2025 CAP Congress / Congrès de l'ACP 2025

Classification of Retinal TDP-43 and Amyloid beta Deposits as Biomarkers of Differing Neurodegenerative Diseases

9 Jun 2025, 10:30

15m

Oral Competition (Undergraduate Student) / Compétition orale (Étudiant(e) du 1er cycle) Physics in Medicine and Biology / Physique en médecine et en biologie (DPMB-DPMB) (DPMB) M1-9 | (DPMB)

Speaker

Lyndsy Acheson (University of Waterloo)

Description

Introduction: We have used polarized light to image and differentiate protein deposits as biomarkers of different neurodegenerative diseases and their severity; including amyloid deposits in Alzheimer’s disease (AD) and alpha synuclein deposits found in other brain diseases.
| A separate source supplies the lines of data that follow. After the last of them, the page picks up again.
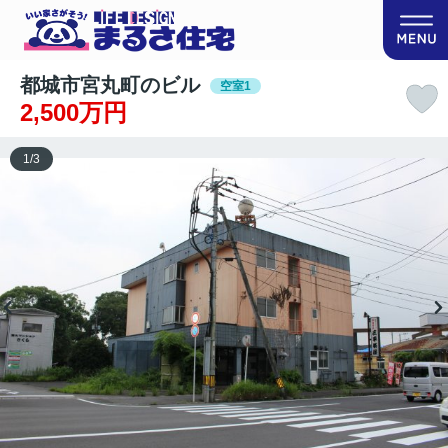
都城市宮丸町のビル
空室1
2,500万円
1
/
3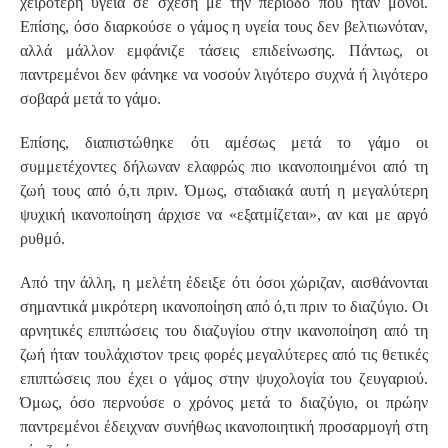
χειρότερη υγεία σε σχέση με την περίοδο που ήταν μόνοι.
Επίσης, όσο διαρκούσε ο γάμος η υγεία τους δεν βελτιωνόταν,
αλλά μάλλον εμφάνιζε τάσεις επιδείνωσης. Πάντως, οι
παντρεμένοι δεν φάνηκε να νοσούν λιγότερο συχνά ή λιγότερο
σοβαρά μετά το γάμο.
Επίσης, διαπιστώθηκε ότι αμέσως μετά το γάμο οι
συμμετέχοντες δήλωναν ελαφρώς πιο ικανοποιημένοι από τη
ζωή τους από ό,τι πριν. Όμως, σταδιακά αυτή η μεγαλύτερη
ψυχική ικανοποίηση άρχισε να «εξατμίζεται», αν και με αργό
ρυθμό.
Από την άλλη, η μελέτη έδειξε ότι όσοι χώριζαν, αισθάνονται
σημαντικά μικρότερη ικανοποίηση από ό,τι πριν το διαζύγιο. Οι
αρνητικές επιπτώσεις του διαζυγίου στην ικανοποίηση από τη
ζωή ήταν τουλάχιστον τρεις φορές μεγαλύτερες από τις θετικές
επιπτώσεις που έχει ο γάμος στην ψυχολογία του ζευγαριού.
Όμως, όσο περνούσε ο χρόνος μετά το διαζύγιο, οι πρώην
παντρεμένοι έδειχναν συνήθως ικανοποιητική προσαρμογή στη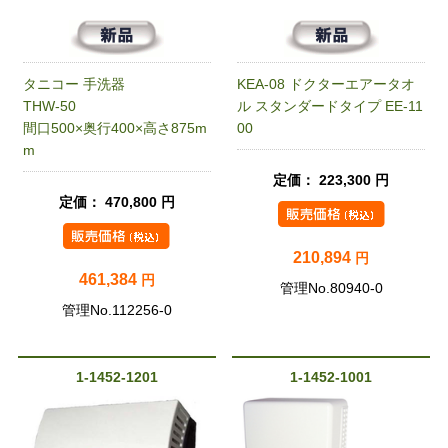
タニコー 手洗器
KEA-08 ドクターエアータオ
THW-50
ル スタンダードタイプ EE-11
間口500×奥行400×高さ875m
00
m
定価： 223,300 円
定価： 470,800 円
210,894
円
461,384
円
管理No.80940-0
管理No.112256-0
1-1452-1201
1-1452-1001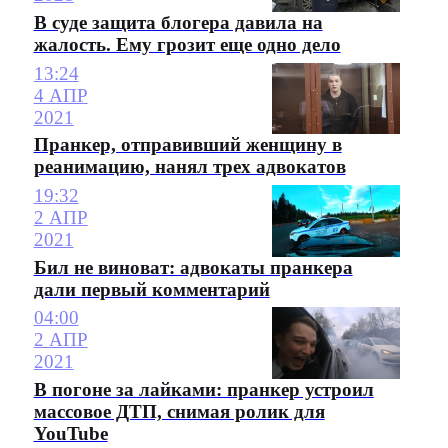
В суде защита блогера давила на
жалость. Ему грозит еще одно дело
13:24
4 АПР
2021
Пранкер, отправивший женщину в
реанимацию, нанял трех адвокатов
19:32
2 АПР
2021
Бил не виноват: адвокаты пранкера
дали первый комментарий
04:00
2 АПР
2021
В погоне за лайками: пранкер устроил
массовое ДТП, снимая ролик для
YouTube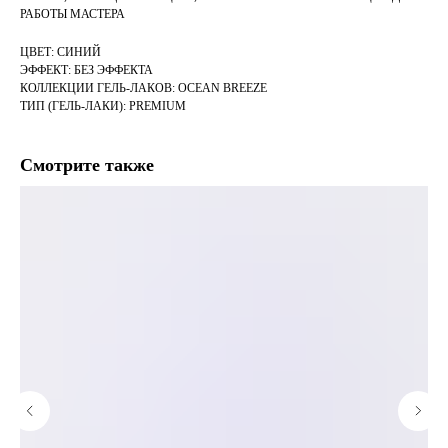
РАБОТЫ МАСТЕРА
ЦВЕТ: СИНИЙ
ЭФФЕКТ: БЕЗ ЭФФЕКТА
КОЛЛЕКЦИИ ГЕЛЬ-ЛАКОВ: OCEAN BREEZE
ТИП (ГЕЛЬ-ЛАКИ): PREMIUM
Смотрите также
Here we differentiate, with polarized light, retinal deposits of amyloid beta, associated with AD, from TDP-43 deposits found in the neurodegenerative diseases Frontotemporal Lobular Dementia (FTLD) and Amyotrophic Lateral Sclerosis (ALS). Our retinal imaging could be the first differential diagnostic of neurodegenerative diseases.
Methods: Post-mortem eyes and brains were obtained from 2 individuals with ALS, including 1 who also had FTLD, and 4 individuals with only FTLD, including 1 with Type C. Brain TDP-43 was present, except in the ALS case and some had brain age-related tau. 10 individuals had brain amyloid beta and tau and a moderate to high likelihood of AD. Flat-mounted retinas were imaged using a polarimeter. Polarimetric properties of deposits were analyzed for 270 presumed amyloid beta deposits in those with AD, and 138 presumed TDP-43 deposits in those with FTLD and/or ALS. In 1 case of ALS with concurrent low values of brain amyloid and 1 of FTLD-Type C, only thioflavin negative deposits were classed as potential TDP-43 deposits. Random forest, an ensemble learning method, was then used to differentiate amyloid beta from TDP-43 deposits.
Results: Thioflavin positive deposits in the retina with FTLD type C had interactions not different from AD deposits, consistent with a recent report of protein fibrils which combine TDP-43 and the amyloid protein ANXA11. The deposit means and/or standard deviations of nine different polarized light interactions were significantly different between the other TDP-43 retinal deposits, found in ALS and FTLD, and amyloid deposits found in AD. We achieved a classification accuracy of 83.9± 0.5% using random forest and utilizing only 6 of these interactions.
Conclusions: Polarized light imaging can differentiate retinal deposits associated with Alzheimer’s disease from those linked to ALS and FTLD, with a relatively high accuracy. This first differential diagnostic of Alzheimer's disease from TDP-43 related diseases, is early, non-invasive and inexpensive and would reach underserved populations.